ASSIGNMENT: Taking the entries below, transcribe only the lines starting with the one with "Invited Talks – Abstracts" and going on through the one with "Imperial College &", exactly as written, without the pictures.

SOURCE INFORMATION:
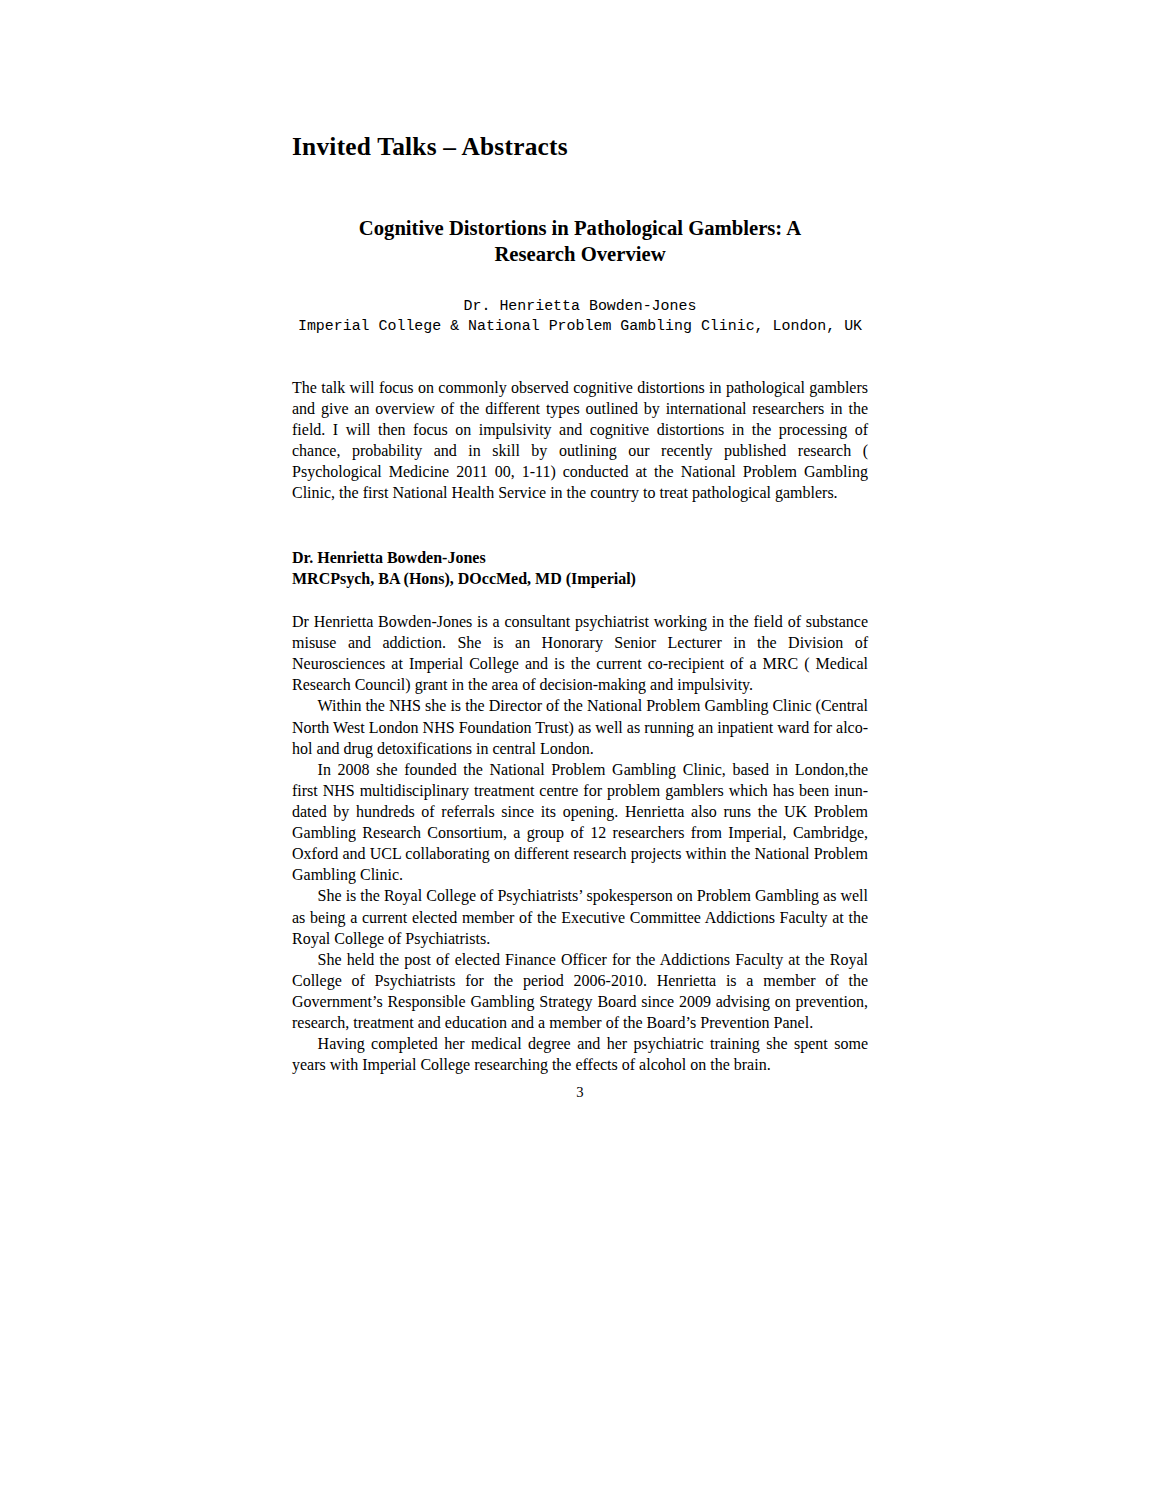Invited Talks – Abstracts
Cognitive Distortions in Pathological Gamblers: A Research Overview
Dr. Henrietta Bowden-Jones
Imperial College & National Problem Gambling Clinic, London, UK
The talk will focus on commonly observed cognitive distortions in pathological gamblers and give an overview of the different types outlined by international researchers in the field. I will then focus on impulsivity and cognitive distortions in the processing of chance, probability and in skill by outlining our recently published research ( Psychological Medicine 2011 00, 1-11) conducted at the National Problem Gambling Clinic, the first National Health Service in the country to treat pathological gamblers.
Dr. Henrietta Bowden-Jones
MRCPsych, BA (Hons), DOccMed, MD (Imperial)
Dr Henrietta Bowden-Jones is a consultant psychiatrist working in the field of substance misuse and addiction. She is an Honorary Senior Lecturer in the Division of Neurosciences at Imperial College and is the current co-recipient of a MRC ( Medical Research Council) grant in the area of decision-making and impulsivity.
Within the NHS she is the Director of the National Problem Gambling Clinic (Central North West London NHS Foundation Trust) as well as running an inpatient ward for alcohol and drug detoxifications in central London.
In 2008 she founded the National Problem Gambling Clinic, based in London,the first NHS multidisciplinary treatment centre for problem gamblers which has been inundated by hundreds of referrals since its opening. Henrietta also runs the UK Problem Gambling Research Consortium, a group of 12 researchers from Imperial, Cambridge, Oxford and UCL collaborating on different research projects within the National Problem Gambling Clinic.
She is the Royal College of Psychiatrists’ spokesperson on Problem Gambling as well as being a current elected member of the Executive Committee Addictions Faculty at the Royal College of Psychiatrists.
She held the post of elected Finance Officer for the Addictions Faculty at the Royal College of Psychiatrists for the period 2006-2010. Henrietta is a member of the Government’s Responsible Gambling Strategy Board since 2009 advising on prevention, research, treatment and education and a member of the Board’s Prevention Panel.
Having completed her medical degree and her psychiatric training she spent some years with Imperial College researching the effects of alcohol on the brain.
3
...
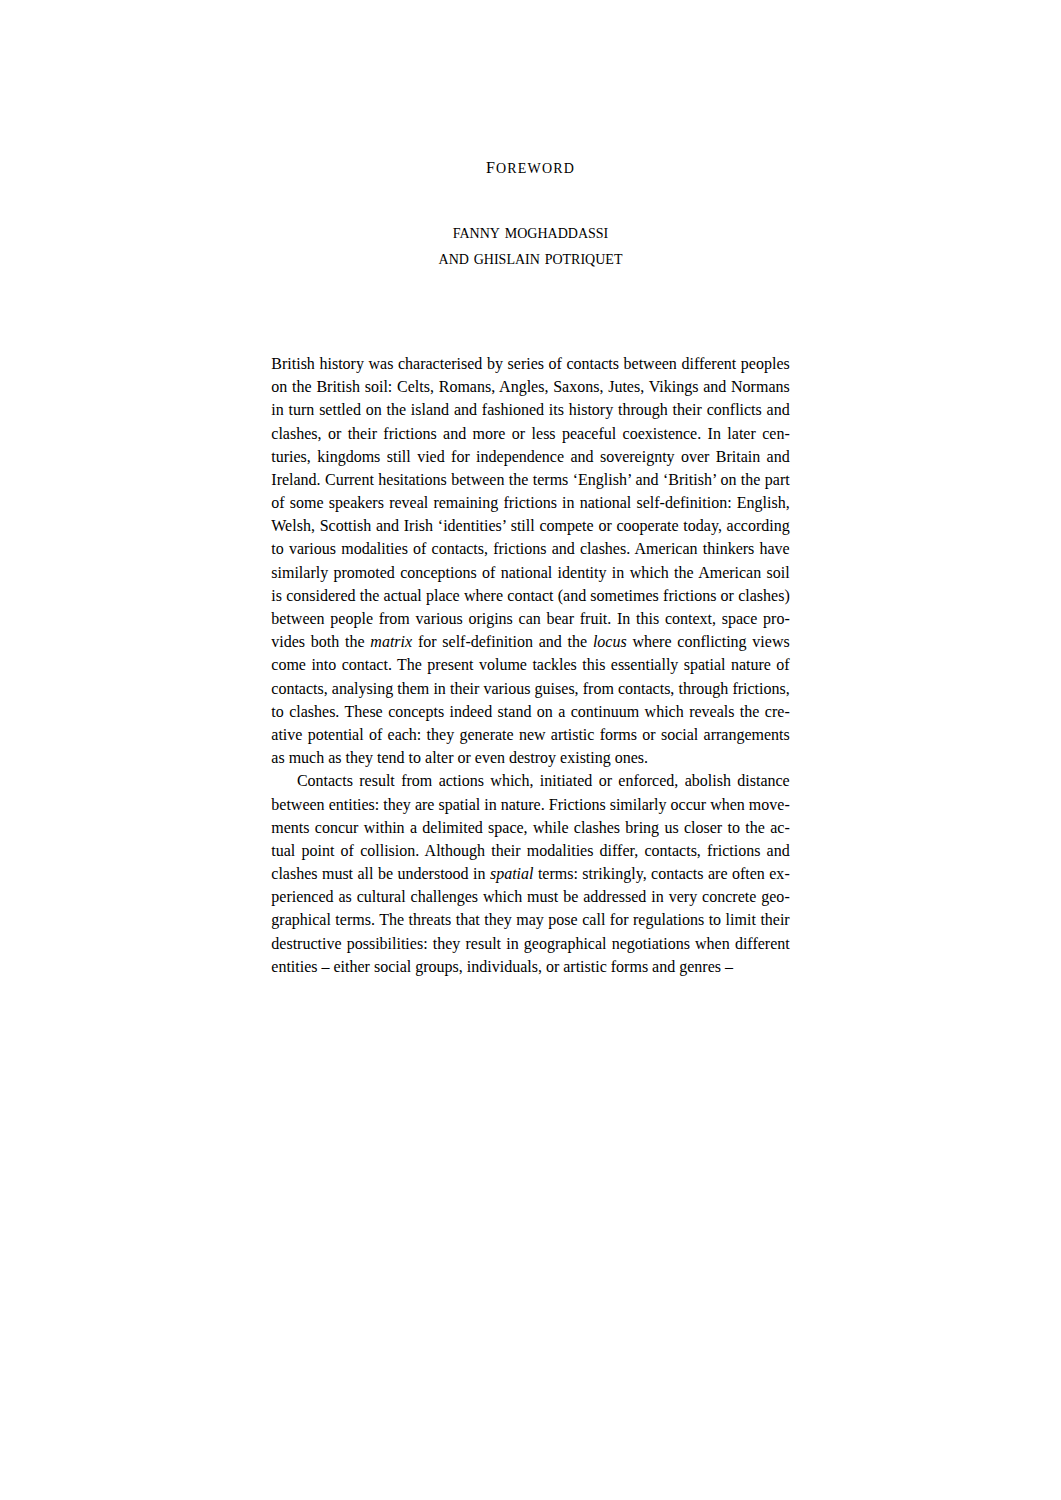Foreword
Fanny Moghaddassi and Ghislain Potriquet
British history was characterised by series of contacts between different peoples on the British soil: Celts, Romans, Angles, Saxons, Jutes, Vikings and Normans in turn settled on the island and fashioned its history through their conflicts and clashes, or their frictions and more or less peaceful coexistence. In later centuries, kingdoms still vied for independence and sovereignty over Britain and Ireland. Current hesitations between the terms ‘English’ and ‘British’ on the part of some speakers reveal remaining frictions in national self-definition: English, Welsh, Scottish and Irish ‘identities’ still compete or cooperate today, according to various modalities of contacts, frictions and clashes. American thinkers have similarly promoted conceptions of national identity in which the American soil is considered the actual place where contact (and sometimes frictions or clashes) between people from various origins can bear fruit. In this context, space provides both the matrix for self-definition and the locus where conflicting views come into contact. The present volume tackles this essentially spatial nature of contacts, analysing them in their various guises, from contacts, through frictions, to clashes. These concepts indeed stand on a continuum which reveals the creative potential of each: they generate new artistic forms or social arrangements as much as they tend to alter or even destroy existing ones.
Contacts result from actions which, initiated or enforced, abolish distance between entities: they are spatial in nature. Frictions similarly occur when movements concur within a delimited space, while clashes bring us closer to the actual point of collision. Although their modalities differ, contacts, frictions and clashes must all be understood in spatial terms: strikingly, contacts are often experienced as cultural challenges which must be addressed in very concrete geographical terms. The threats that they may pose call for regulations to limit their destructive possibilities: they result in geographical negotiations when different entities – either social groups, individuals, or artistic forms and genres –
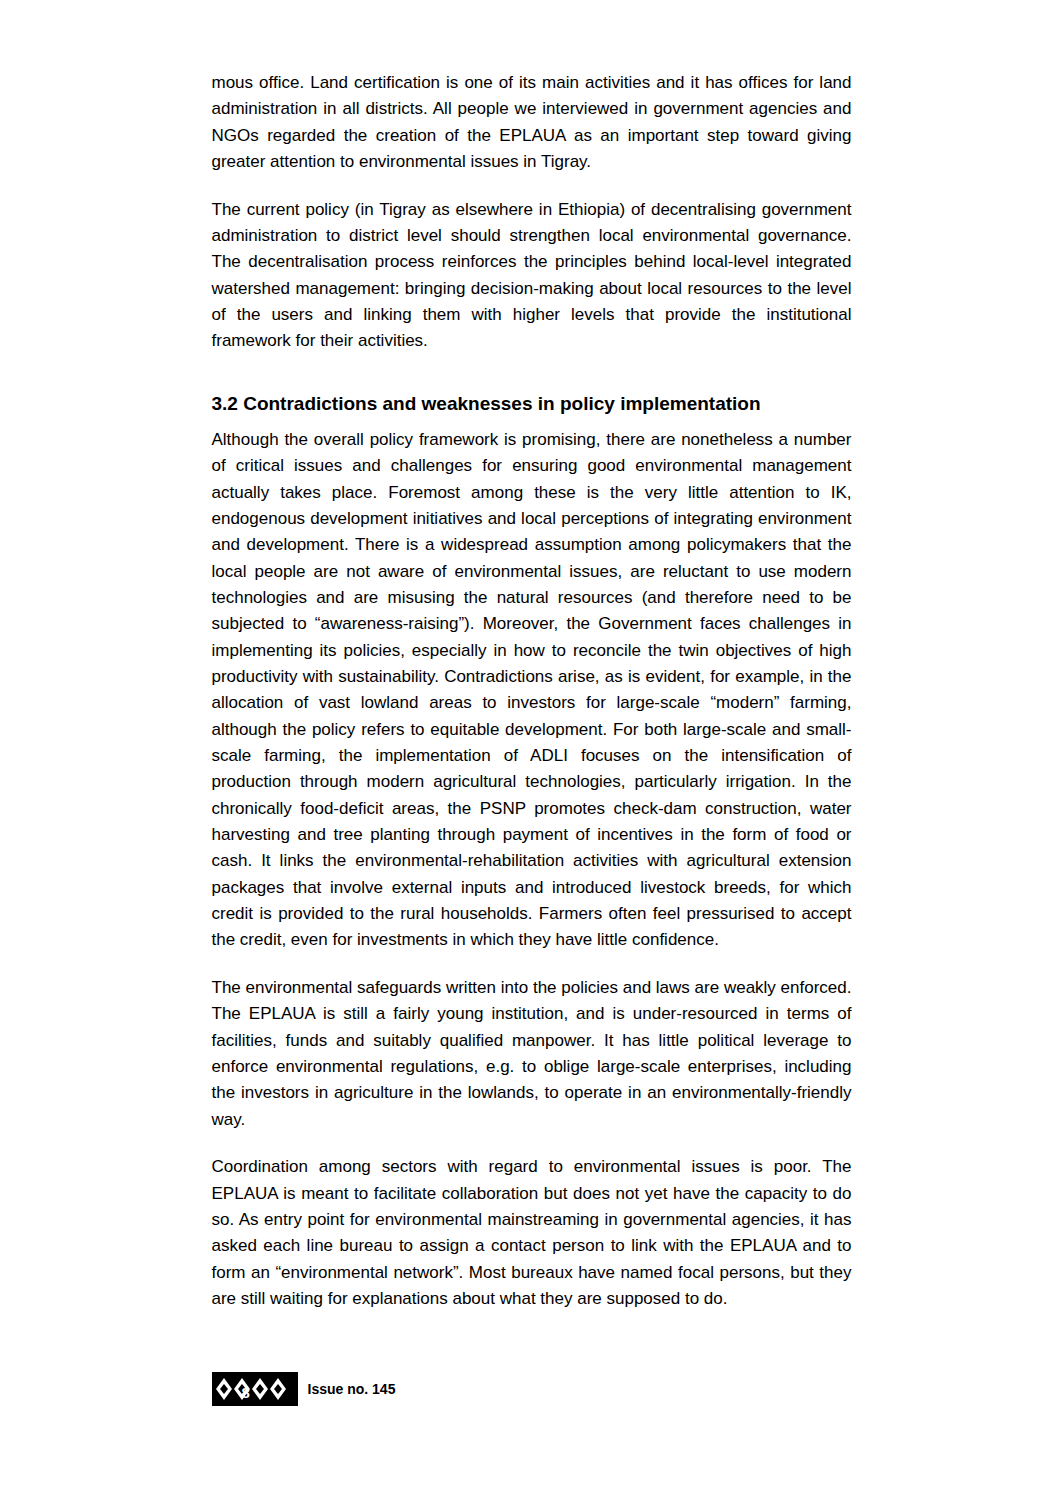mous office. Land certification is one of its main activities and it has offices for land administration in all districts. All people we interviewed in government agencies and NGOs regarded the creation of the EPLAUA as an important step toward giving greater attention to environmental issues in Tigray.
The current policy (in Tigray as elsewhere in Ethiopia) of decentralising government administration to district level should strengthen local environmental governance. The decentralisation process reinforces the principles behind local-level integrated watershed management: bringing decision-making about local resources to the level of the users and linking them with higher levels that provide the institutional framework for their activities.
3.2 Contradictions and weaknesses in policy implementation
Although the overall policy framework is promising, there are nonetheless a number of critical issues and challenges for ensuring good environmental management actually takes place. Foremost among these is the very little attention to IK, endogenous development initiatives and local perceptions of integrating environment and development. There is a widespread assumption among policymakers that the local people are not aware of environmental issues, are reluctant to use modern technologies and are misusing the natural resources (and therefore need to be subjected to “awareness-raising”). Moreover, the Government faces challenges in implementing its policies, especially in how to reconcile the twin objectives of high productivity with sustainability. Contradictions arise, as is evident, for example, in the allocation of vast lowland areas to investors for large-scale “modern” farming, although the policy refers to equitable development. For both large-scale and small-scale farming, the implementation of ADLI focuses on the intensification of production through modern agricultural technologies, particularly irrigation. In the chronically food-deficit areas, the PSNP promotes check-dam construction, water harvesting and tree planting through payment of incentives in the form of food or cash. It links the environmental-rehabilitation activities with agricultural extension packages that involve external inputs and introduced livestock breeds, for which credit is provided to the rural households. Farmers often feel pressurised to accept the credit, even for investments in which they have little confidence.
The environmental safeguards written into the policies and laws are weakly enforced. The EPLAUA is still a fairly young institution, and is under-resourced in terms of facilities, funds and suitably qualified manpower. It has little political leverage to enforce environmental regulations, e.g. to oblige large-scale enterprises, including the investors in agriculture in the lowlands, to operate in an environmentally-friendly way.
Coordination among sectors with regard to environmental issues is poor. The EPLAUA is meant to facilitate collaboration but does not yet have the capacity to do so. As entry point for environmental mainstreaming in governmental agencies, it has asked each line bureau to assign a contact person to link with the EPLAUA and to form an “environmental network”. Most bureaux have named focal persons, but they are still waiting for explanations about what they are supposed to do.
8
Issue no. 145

OUTPUT:
Invited Talks – Abstracts
Cognitive Distortions in Pathological Gamblers: A Research Overview
Dr. Henrietta Bowden-Jones
Imperial College & National Problem Gambling Clinic, London, UK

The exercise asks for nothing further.